Claude makes this kind of point, but first it introduces an Agreement axiom that the proof never uses. Claude later comes close to admitting this ('Agreement plays almost no role'), tries to walk it back ('But Agreement rules out the escape route...'), and then fully admits it ('the fundamental impossibility holds regardless'). 

Which Claude model did you use? Did you use extended thinking? The flip-flopping above makes me think there was no extended thinking, and maybe a model with extended thinking would do better. (Though not much better I'd guess. I've found LLMs to be surprisingly bad at philosophy, even just the 'understanding the view and its implications' parts.)

I didn't bother checking the second population ethics proof but it looks sloppy:

Axiom (Sufficient Comparability). For any pair of populations A, B that differ by at most some fixed bounded amount (e.g., adding or removing one person, or changing one person's welfare level by a small amount), M(μ) must rank A and B (no incomparability for "local" comparisons)."

Don't any pair of populations "differ by at most some fixed bounded amount"? What is Claude doing including 'e.g.'s in its formal statement of axioms?

With some additional effort, present-day LLMs might be capable of coming up with a good novel proof. If not, then it will likely be possible soon. Most kinds of moral philosophy might be difficult for AIs, but proofs are one area where AI assistance seems promising.

Yes, you'd think so given that they've gotten so good at math! But when I've tried using LLMs to help with formal philosophy, I've found them to be really surprisingly bad, even at parts that seem very math-loaded (e.g. inventing proofs, following arguments, grasping views and their implications, coming up with counterexamples, etc.). I'm not sure why this is. I guess part of it is that it's hard to do RLVR on philosophy in the same way that you can do RLVR on math, but naively I'd expect more generalization from math to formal philosophy. Maybe the following is a factor: pretraining data doesn't contain that much bad mathematical reasoning, but it contains a huge amount of bad philosophical reasoning.

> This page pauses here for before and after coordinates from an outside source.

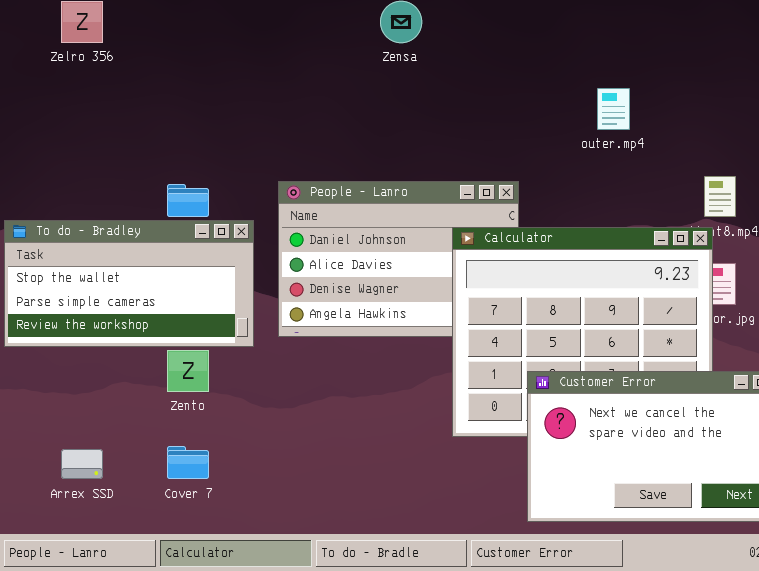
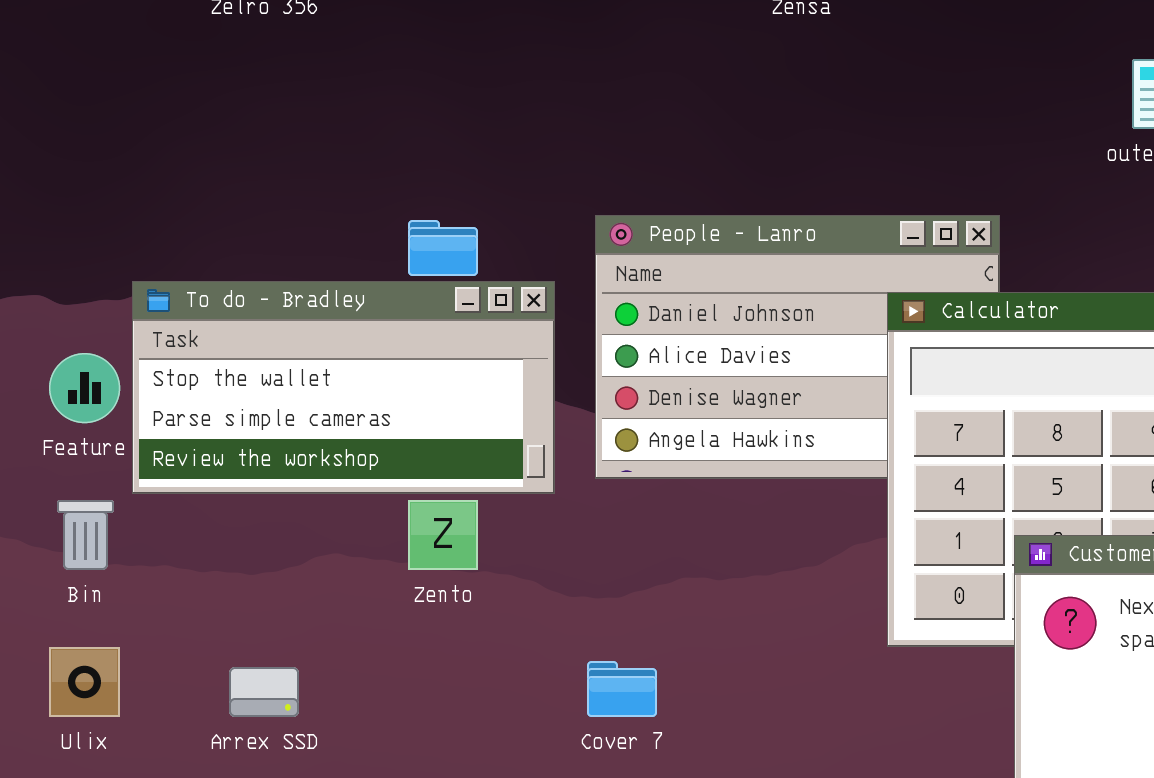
Cover 7: [167,446,209,479] -> [587,661,657,717], moved

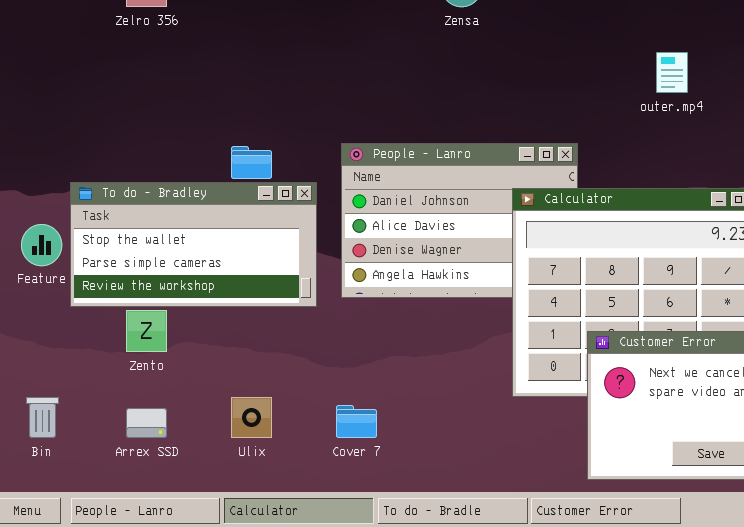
Bin: [57,500,114,570] -> [26,397,59,438], moved
Zento: [408,500,478,570] -> [126,310,167,352], moved
Ulix: [49,647,120,717] -> [231,397,272,438], moved

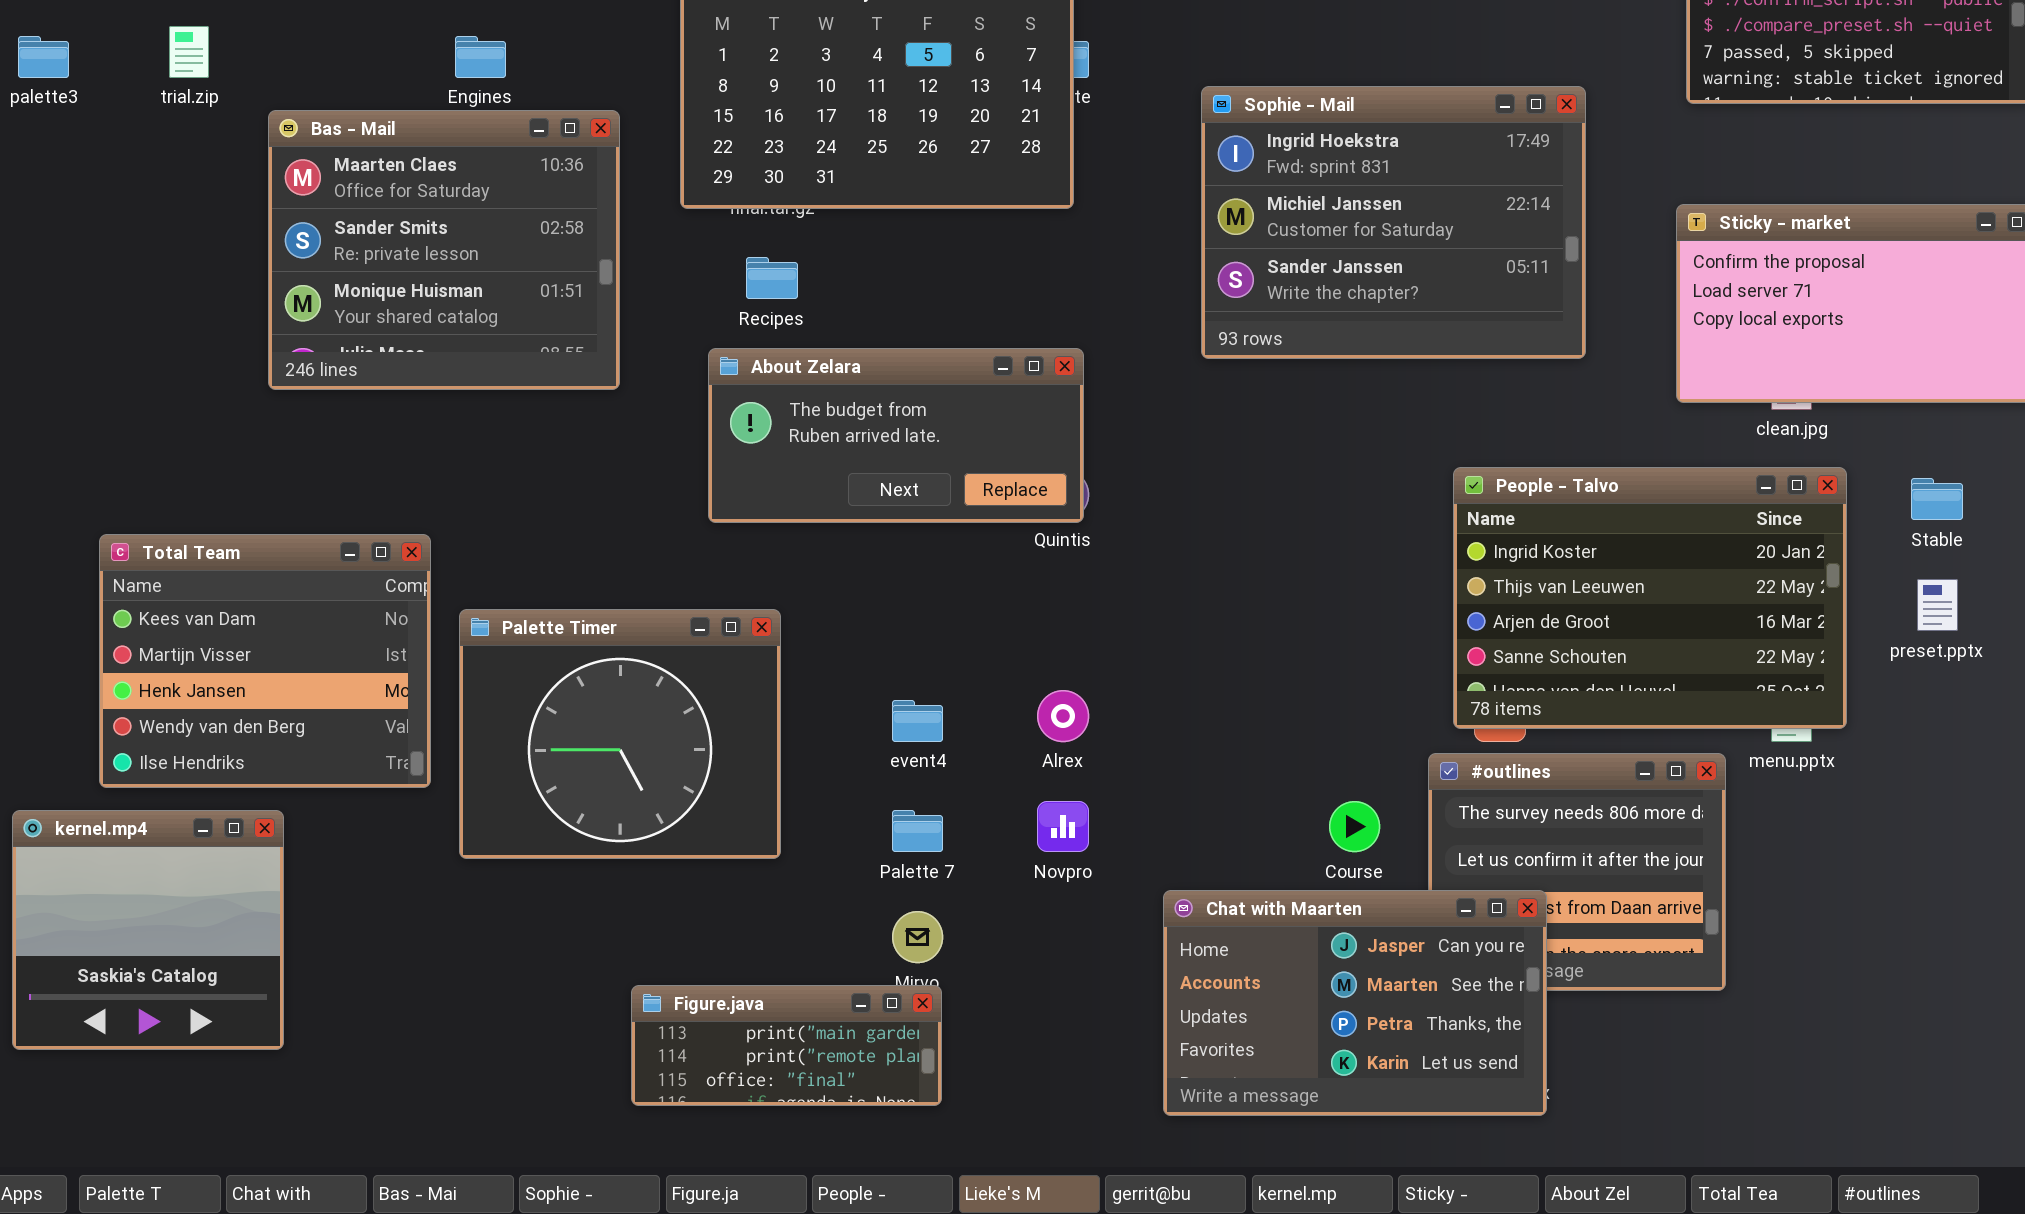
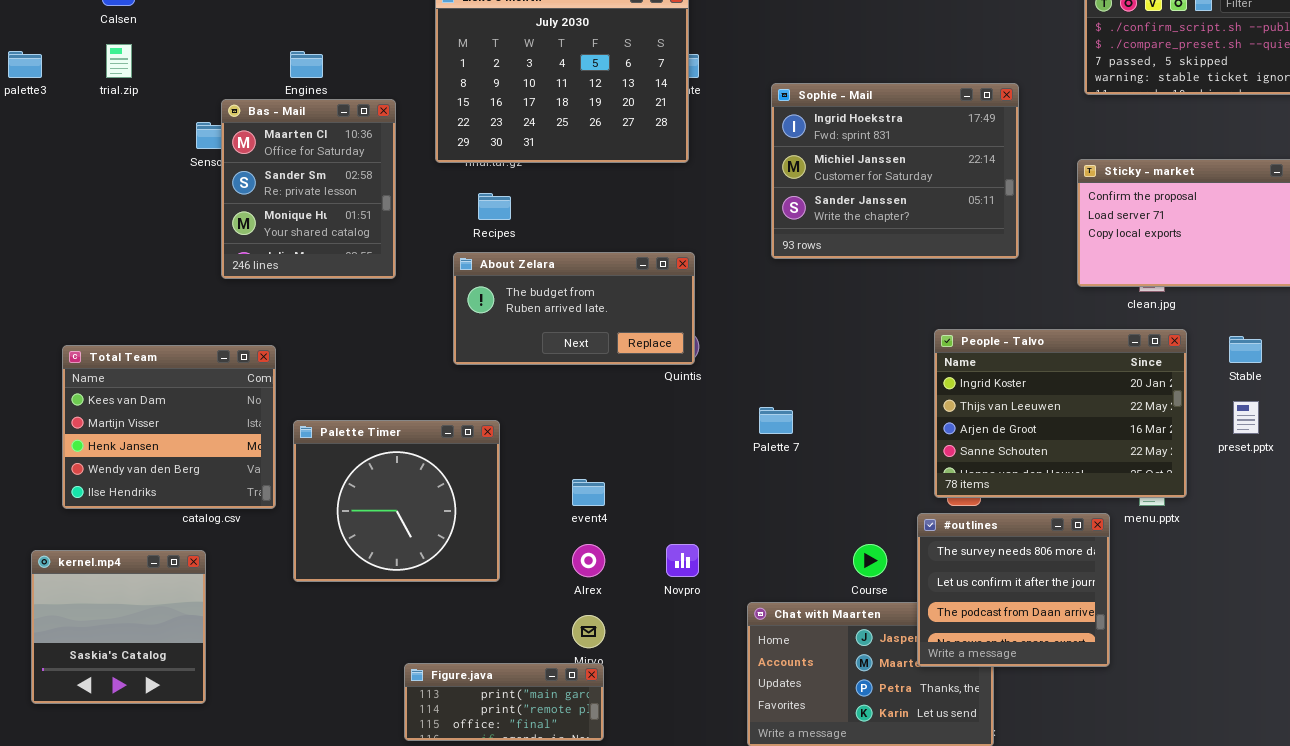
Bas - Mail: [268,110,620,390] -> [221,99,396,279], resized
Total Team: [99,534,431,788] -> [62,345,276,509], moved
Alrex: [1037,690,1089,742] -> [572,544,605,577], moved
#outlines: [1428,753,1726,991] -> [917,513,1110,667], raised
kernel.mp4: [12,810,284,1050] -> [31,550,206,704], moved
Palette 7: [892,810,943,852] -> [759,407,793,434], moved

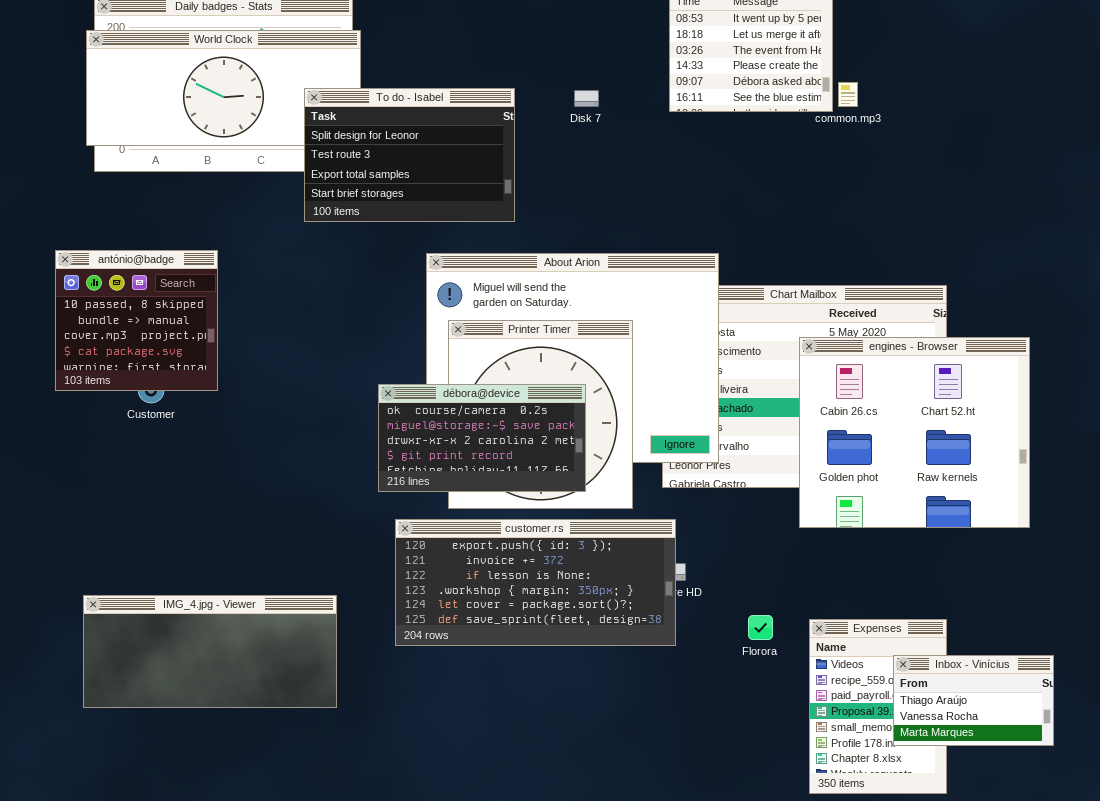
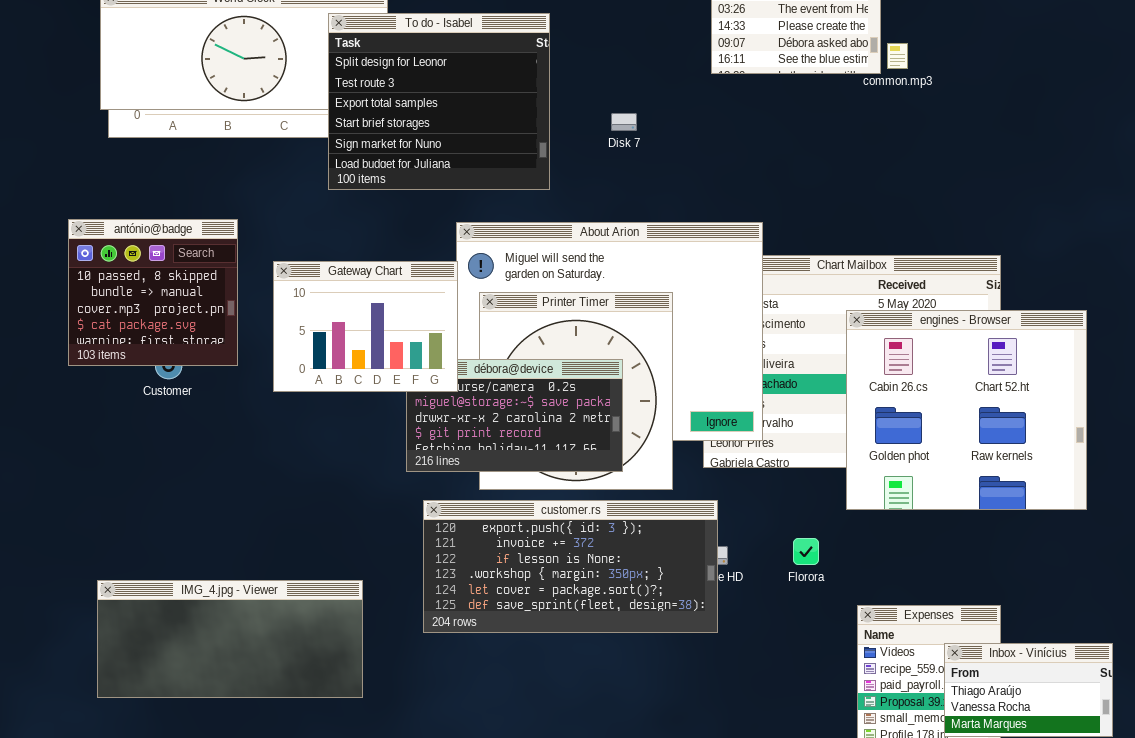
To do - Isabel: [304,88,515,222] -> [328,13,550,190], resized
Disk 7: [574,90,599,107] -> [611,113,637,131], moved
Gateway Chart: none -> [273,261,458,392], opened
Florora: [748,615,773,640] -> [793,538,819,565], moved

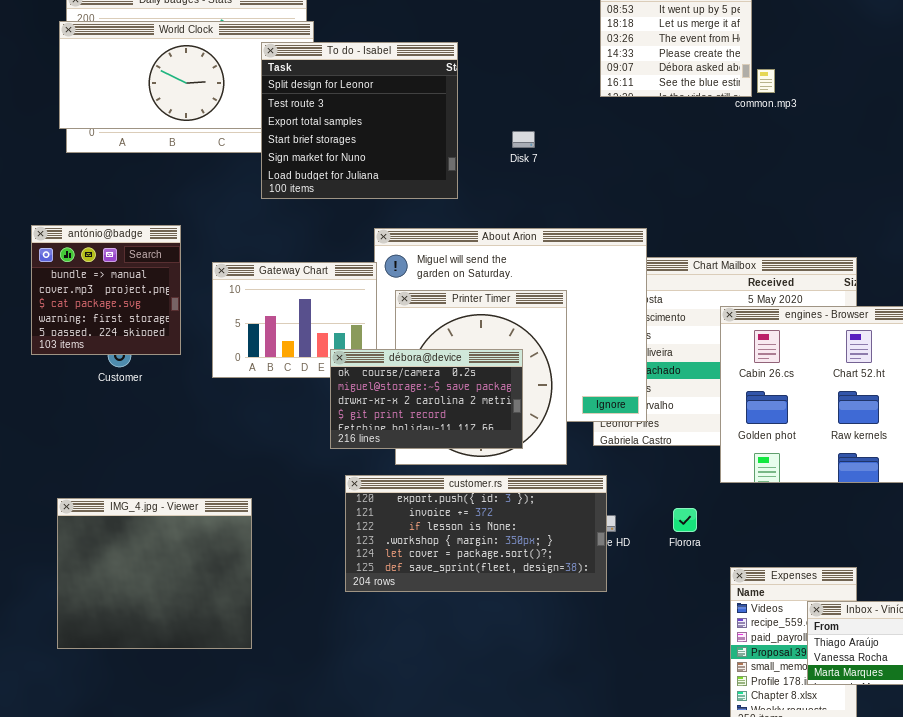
antónio@badge: [68,219,238,366] -> [31,225,181,355], scrolled down 1 row
débora@device: [406,359,623,472] -> [330,349,523,449], raised
IMG_4.jpg - Viewer: [97,580,363,698] -> [57,498,252,649], resized

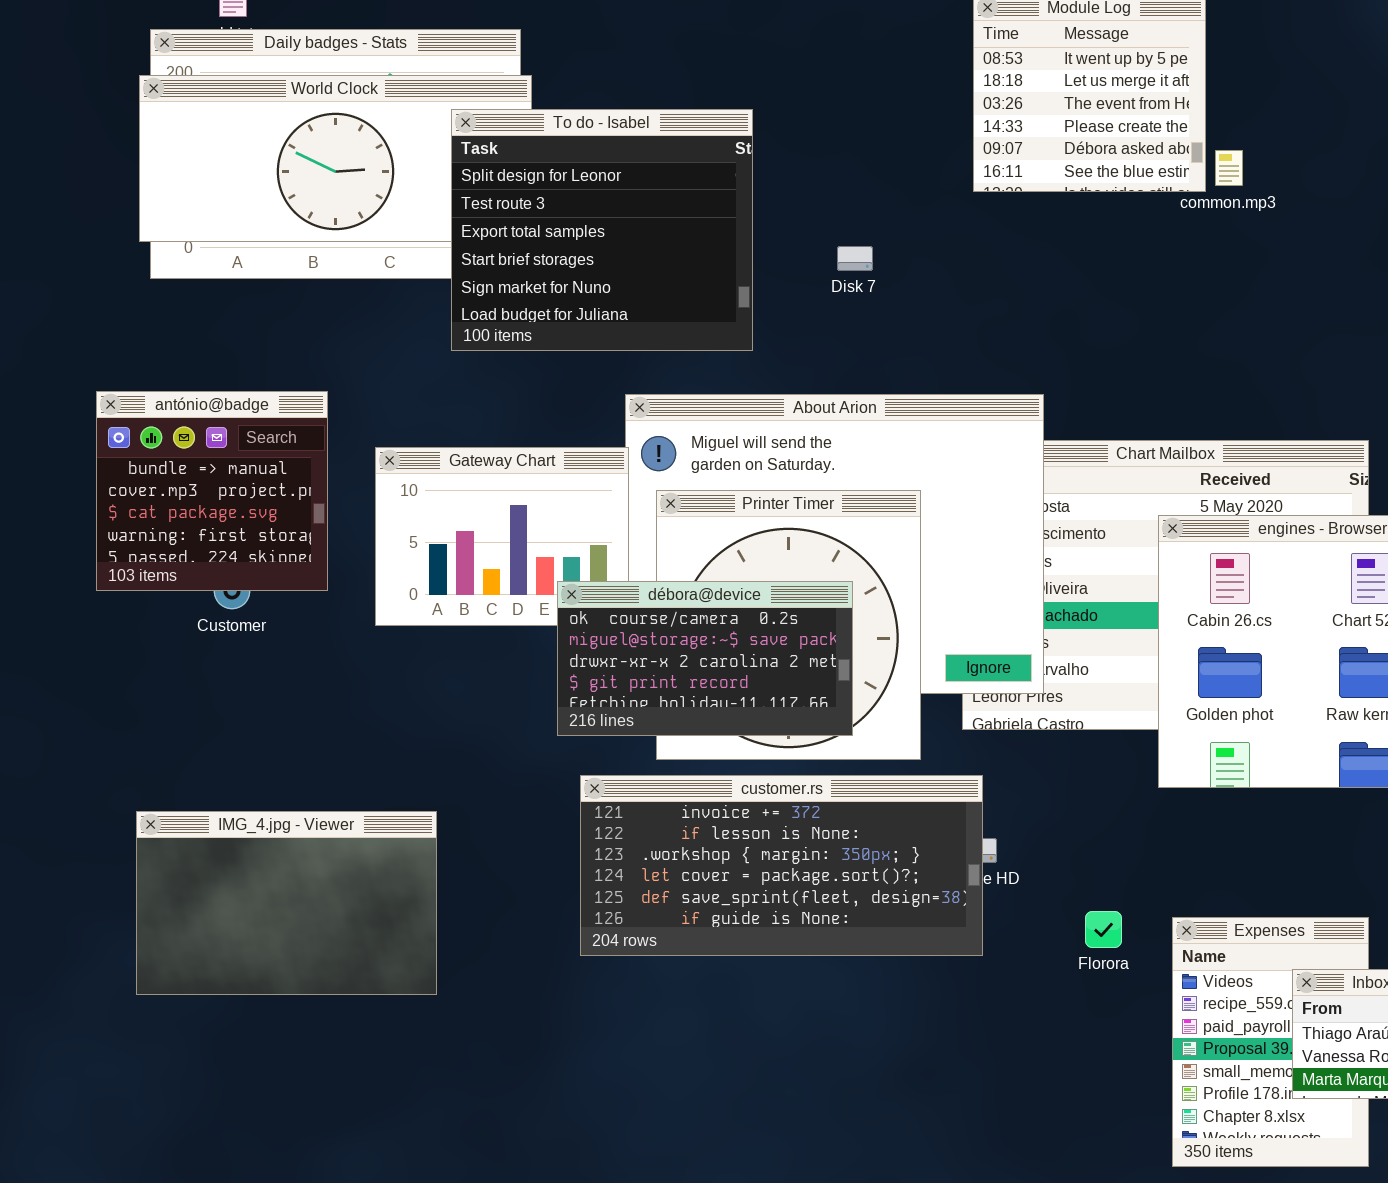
customer.rs: [345,475,607,592] -> [580,775,983,956], scrolled down 1 row
IMG_4.jpg - Viewer: [57,498,252,649] -> [136,811,437,995], resized
Florora: [673,508,697,532] -> [1085,911,1122,948], moved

I said a little in another thread. If we get aligned AI, I think it'll likely be a corrigible assistant that doesn't have its own philosophical views that it wants to act on. And then we can use these assistants to help us solve philosophical problems. I'm imagining in particular that these AIs could be very good at mapping logical space, tracing all the implications of various views, etc. So you could ask a question and receive a response like: 'Here are the different views on this question. Here's why they're mutually exclusive and jointly exhaustive. Here are all the most serious objections to each view. Here are all the responses to those objections. Here are all the objections to those responses,' and so on. That would be a huge boost to philosophical progress. Progress has been slow so far because human philosophers take entire lifetimes just to fill in one small part of this enormous map, and because humans make errors so later philosophers can't even trust that small filled-in part, and because verification in philosophy isn't much quicker than generation.

I'm not sure but I think maybe I also have a different view than you on what problems are going to be bottlenecks to AI development. e.g. I think there's a big chance that the world would steam ahead even if we don't solve any of the current (non-philosophical) problems in alignment (interpretability, shutdownability, reward hacking, etc.).

try to make them "more legible" to others, including AI researchers, key decision makers, and the public

Yes, I agree this is valuable, though I think it's valuable mainly because it increases the probability that people use future AIs to solve these problems, rather than because it will make people slow down AI development or try very hard to solve them pre-TAI.

I don't think philosophical difficulty is that much of an increase to the difficulty of alignment, mainly because I think that AI developers should (and likely will) aim to make AIs corrigible assistants rather than agents with their own philosophical views that they try to impose on the world. And I think it's fairly likely that we can use these assistants (if we succeed in getting them and aren't disempowered by a misaligned AI instead) to help a lot with these hard philosophical questions.